What this task involves >> Gather every line from the items below that contains the string "nord". Case counts.

Given records >>
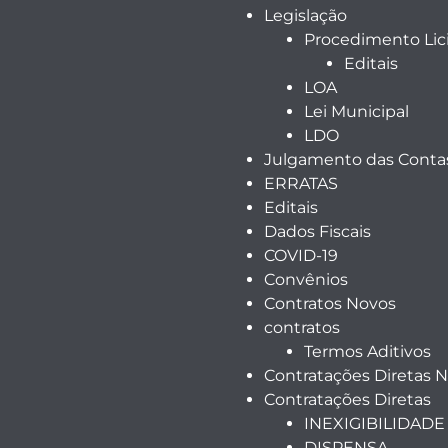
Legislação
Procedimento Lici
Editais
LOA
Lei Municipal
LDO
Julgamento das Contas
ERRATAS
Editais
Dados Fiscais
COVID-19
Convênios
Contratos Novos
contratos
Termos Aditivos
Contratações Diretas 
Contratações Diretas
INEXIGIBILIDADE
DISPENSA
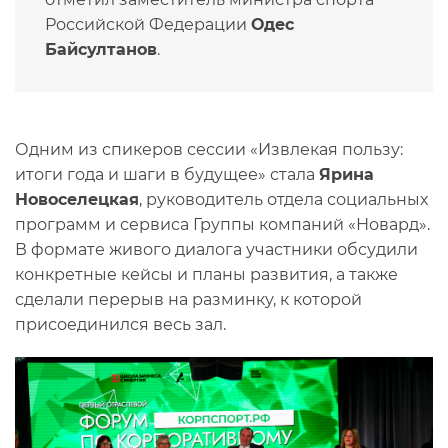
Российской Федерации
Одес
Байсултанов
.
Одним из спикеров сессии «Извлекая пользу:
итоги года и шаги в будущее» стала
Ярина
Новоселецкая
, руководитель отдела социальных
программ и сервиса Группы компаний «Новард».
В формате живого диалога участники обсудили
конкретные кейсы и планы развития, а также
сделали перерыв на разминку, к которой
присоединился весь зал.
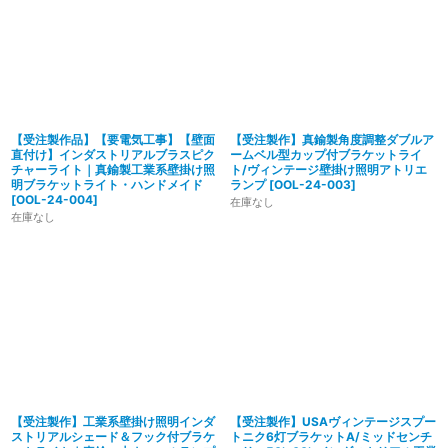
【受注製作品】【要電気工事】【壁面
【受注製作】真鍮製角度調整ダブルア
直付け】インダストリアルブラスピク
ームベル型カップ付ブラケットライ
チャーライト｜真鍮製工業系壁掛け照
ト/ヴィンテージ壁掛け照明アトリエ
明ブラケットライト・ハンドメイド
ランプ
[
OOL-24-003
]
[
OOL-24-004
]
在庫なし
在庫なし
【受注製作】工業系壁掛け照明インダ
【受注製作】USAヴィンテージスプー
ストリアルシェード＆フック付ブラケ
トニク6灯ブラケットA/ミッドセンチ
* * *
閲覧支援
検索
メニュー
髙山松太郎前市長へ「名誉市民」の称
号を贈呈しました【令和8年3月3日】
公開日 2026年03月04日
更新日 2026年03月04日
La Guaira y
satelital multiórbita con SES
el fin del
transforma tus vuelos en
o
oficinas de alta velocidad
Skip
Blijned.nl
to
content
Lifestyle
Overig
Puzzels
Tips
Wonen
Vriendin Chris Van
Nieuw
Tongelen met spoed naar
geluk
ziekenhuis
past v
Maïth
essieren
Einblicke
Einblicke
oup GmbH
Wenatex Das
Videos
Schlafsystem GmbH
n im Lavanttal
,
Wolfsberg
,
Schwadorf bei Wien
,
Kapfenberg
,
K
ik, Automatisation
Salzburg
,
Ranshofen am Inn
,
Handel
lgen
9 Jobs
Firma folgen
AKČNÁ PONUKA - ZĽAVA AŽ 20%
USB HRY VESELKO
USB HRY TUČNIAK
==
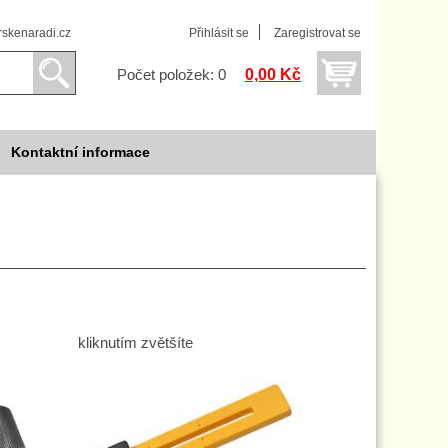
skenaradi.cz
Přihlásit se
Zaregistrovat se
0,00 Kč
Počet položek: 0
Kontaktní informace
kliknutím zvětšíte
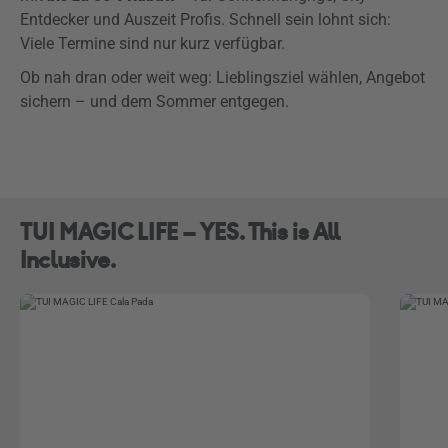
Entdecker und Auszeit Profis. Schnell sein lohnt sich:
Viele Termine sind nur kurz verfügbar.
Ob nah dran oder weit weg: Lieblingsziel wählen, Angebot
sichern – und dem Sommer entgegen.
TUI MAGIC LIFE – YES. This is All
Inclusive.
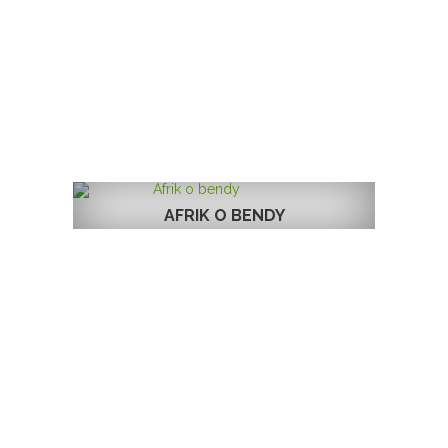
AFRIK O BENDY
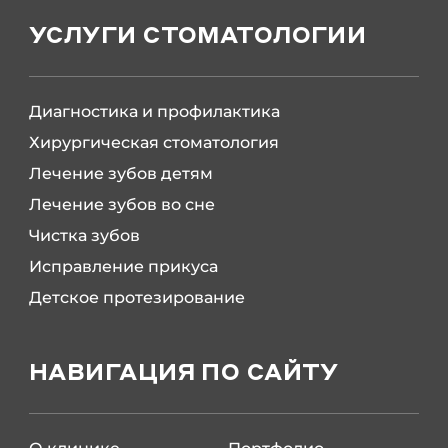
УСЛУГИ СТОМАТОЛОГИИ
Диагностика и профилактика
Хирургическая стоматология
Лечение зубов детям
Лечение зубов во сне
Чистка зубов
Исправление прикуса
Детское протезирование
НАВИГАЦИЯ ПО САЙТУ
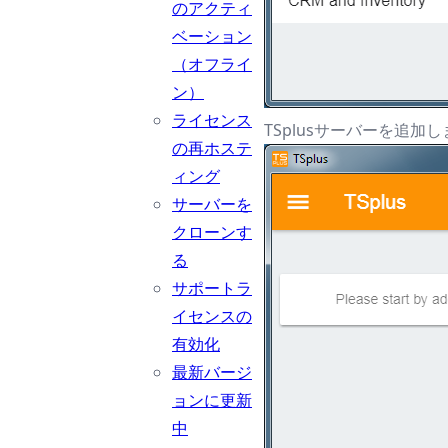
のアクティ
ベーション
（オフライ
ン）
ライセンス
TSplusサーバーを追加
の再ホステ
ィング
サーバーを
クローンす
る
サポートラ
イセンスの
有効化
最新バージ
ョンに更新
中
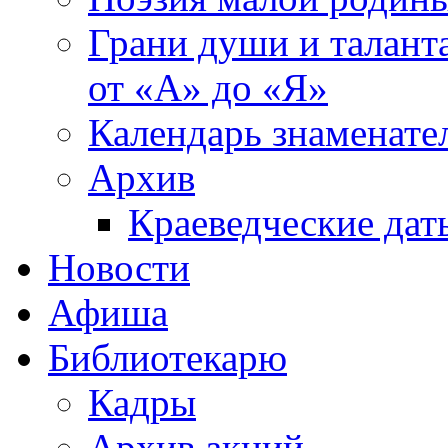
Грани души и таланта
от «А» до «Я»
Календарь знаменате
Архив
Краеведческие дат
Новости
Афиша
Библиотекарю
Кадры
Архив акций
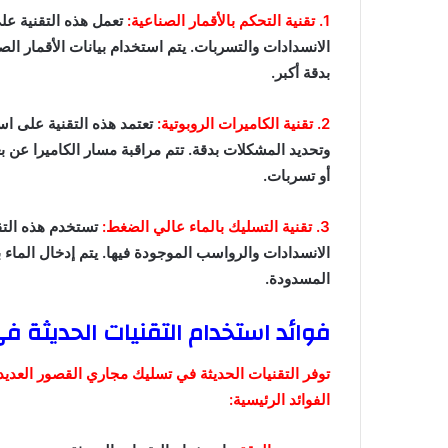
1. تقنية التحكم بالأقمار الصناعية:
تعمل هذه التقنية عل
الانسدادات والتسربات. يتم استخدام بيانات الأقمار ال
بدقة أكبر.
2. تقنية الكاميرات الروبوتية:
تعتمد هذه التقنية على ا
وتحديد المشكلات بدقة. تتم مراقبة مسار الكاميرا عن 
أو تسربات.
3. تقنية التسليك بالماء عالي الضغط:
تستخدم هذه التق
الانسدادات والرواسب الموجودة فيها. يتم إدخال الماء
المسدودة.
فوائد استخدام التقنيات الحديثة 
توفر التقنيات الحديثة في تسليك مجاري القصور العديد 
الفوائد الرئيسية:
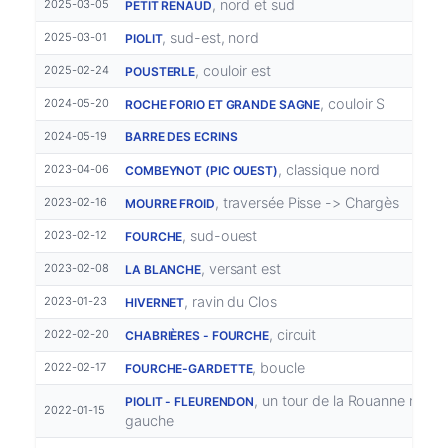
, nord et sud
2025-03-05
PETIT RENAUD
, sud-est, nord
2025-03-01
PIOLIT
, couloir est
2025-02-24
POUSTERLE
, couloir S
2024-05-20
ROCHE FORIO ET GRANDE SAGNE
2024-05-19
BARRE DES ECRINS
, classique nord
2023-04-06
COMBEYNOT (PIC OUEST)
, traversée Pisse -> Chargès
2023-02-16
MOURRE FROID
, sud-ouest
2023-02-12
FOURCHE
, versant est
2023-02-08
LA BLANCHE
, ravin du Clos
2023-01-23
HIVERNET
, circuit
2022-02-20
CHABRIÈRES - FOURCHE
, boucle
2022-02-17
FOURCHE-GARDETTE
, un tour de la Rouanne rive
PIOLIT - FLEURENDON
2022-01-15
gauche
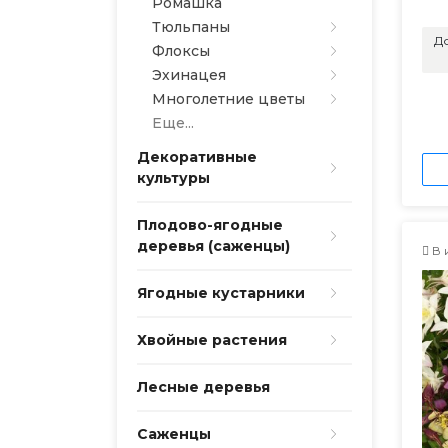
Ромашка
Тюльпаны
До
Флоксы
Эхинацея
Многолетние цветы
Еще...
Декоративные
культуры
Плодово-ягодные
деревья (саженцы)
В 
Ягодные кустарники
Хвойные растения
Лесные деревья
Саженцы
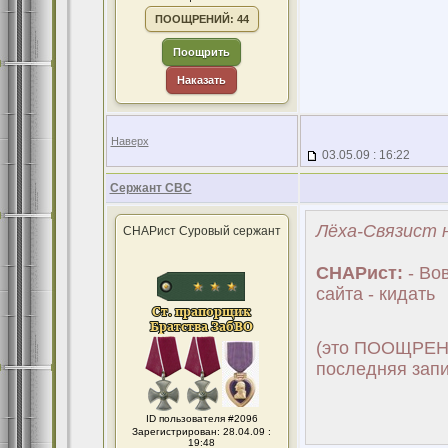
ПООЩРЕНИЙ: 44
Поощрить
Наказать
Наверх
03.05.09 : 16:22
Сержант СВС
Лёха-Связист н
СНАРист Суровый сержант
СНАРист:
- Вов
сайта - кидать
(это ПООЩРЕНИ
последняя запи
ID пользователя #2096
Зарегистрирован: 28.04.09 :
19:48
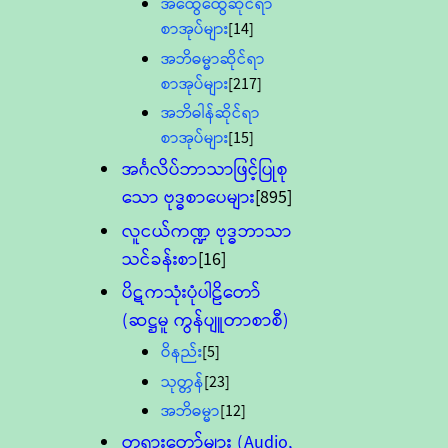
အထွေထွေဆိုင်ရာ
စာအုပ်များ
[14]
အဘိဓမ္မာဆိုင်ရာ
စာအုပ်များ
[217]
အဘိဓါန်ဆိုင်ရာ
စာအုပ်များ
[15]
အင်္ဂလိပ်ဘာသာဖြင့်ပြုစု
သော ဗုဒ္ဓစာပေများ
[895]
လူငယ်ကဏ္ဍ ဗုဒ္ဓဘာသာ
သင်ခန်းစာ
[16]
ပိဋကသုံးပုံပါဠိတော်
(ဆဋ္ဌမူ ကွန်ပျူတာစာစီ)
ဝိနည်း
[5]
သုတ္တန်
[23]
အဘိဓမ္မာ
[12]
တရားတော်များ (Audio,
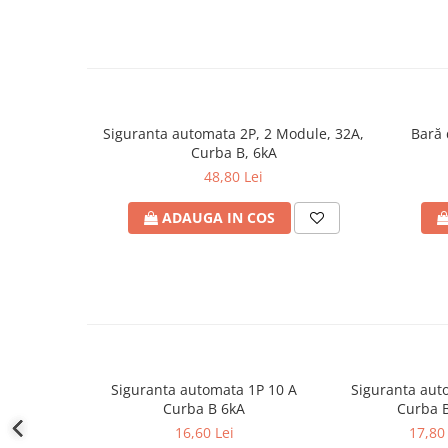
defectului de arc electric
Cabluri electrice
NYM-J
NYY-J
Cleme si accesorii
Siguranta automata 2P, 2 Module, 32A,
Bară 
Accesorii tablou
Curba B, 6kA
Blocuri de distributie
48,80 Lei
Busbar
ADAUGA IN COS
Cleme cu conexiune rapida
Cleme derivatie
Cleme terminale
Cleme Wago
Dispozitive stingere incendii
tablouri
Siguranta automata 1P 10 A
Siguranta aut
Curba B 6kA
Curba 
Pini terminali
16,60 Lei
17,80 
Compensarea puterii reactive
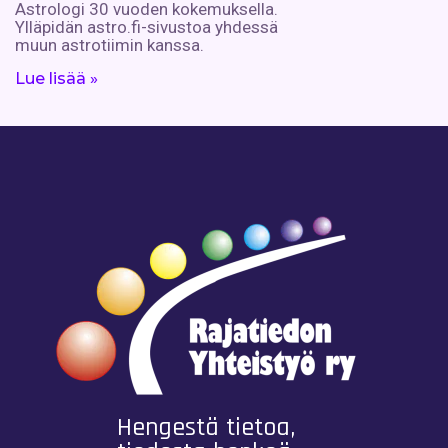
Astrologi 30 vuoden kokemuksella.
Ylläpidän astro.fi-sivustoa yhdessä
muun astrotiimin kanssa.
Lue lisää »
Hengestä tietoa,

Your response >>
, nord et sud
, sud-est, nord
, classique nord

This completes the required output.